Assurance maladie : 40% des spécialistes, 85% des chirurgiens libéraux et 11% des généralistes pratiquent des dépassements d’honoraires
Conçue au départ comme une solution budgétaire, l’autorisation donnée aux médecins de pratiquer des dépassements d’honoraires est devenue au fil du temps un problème pour l’accès aux soins. Le gouvernement vient d’imposer un remède, mais le dossier n’est pas clos pour autant.
Q: Quelle est l’origine des dépassements ?
R: En 1980, alors que les comptes de la Sécu virent au rouge, sous l’effet des chocs pétroliers, le gouvernement de Raymond Barre cherche à maîtriser les dépenses de santé, notamment en freinant la revalorisation des tarifs médicaux.
Mais il autorise les médecins qui le souhaitent à s’octroyer une augmentation non remboursée par l’assurance maladie. Ce sera le “secteur 2”.
Le code de déontologie médicale prévoit que ces dépassements doivent être pratiqués “avec tact et mesure”, une recommandation de moins en moins respectée.
Q: Les médecins se sont-ils engouffrés dans la brèche tarifaire ?
R: Pas au début.
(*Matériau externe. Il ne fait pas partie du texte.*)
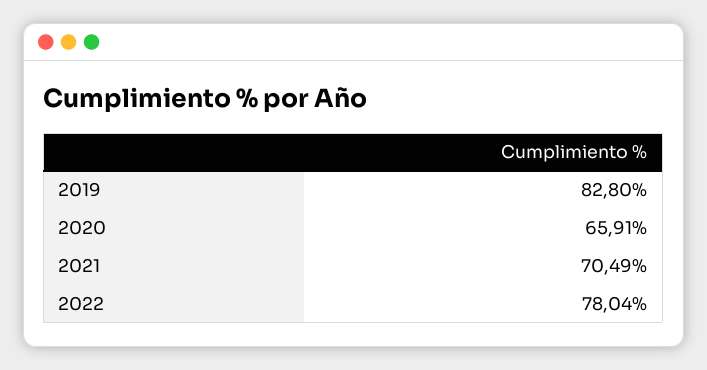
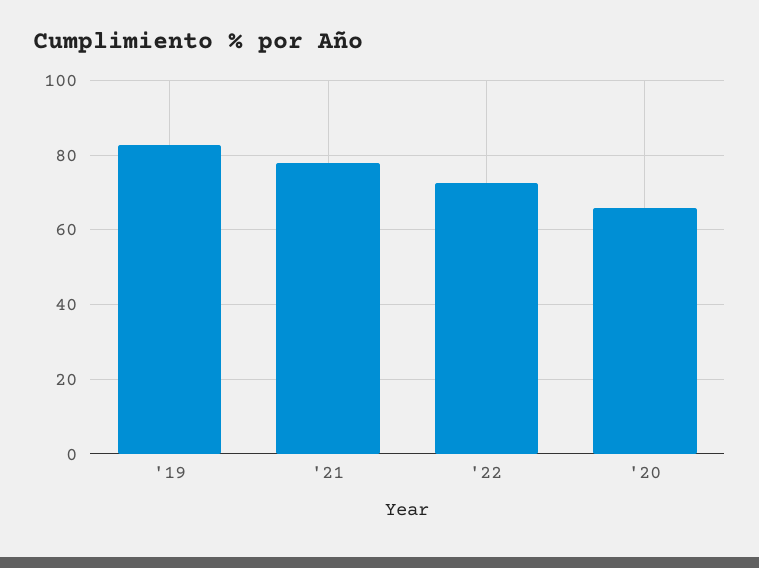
  {
    "2019": 82.8,
    "2020": 65.91,
-   "2021": 70.49,
+   "2021": 78,
-   "2022": 78.04
+   "2022": 72
  }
La CSMF (Confédération des syndicats médicaux) syndicat dominant de la médecine libérale est même farouchement contre, alors qu’elle avait réussi à obtenir en 1971 que soit fixés des tarifs opposables nationaux (qui servent de base de remboursement à la Sécu), sans différences régionales, régulièrement négociables tous les 4-5 ans au moyen de conventions signées avec l’assurance maladie.
Q: Pourquoi la situation a-t-elle changé ?
R: Les tarifs Sécu n’augmentant pas ou peu, contrairement au coût de la pratique, surtout pour les médecins spécialistes de bloc opératoire, doté de matériel de plus en plus sophistiqué, les dépassements sont parfois devenus une nécessité économique.
Les primes d’assurance des chirurgiens ont également flambé pour faire face aux éventuelles poursuites judiciaires de la part de patients. L’explosion des prix de l’immobilier dans les grandes villes a enfin alourdi les charges foncières ou locatives des cabinets.
Q: Quelle est la physionomie actuelle ?
R: Environ 40% des spécialistes (85% des chirurgiens libéraux) et 11% des généralistes pratiquent des dépassements d’honoraires qu’ils appellent “compléments d’honoraires”, les estimant indispensables pour couvrir leurs charges. Tous médecins confondus, ils représentent 2,5 milliards d’euros.
Conséquence: dans certaines villes, des spécialités ne sont plus disponibles qu’en secteur 2, et à Paris, on trouve peu de généralistes en secteur 1 dans certains quartiers.
Q: Quelles solutions pour limiter les dépassements ?
R: Au début des années 90, l’accès au secteur 2 a été gelé, autorisé seulement à des médecins à profil particulier, comme ceux ayant le titre de chef de clinique.
Puis on s’est orienté vers un secteur tarifaire dans lequel rentreraient des médecins acceptant de limiter leurs dépassements, en échange d’avantages sociaux.
Une “option de coordination” a été proposée en 2005 autorisant les spécialistes à dépasser de 20% les tarifs Sécu pour leurs actes techniques mais sans grand succès (quelque 1.500 signataires).
L’idée a mûri aussi d’un “secteur optionnel”, d’abord réservé aux chirurgiens, anesthésistes et obstétriciens.
Un accord a été signé en 2009 entre l’assurance maladie, les syndicats libéraux mais aussi, fait nouveau, les complémentaires santé, ces dernières s’engageant à rembourser des dépassements plafonnés à 50% au-dessus du tarif opposable.
N’étant pas mis en application cet accord a été renégocié pour la convention médicale de 2011. Les mutuelles refusant de signer, le gouvernement est passé en force.
Q: Le dossier est-il clos ?
R: Loin de là. On ignore si beaucoup de praticiens vont choisir cette option et donc si la régulation va fonctionner. Cette solution pourrait en outre être revue en cas d’alternance politique au printemps.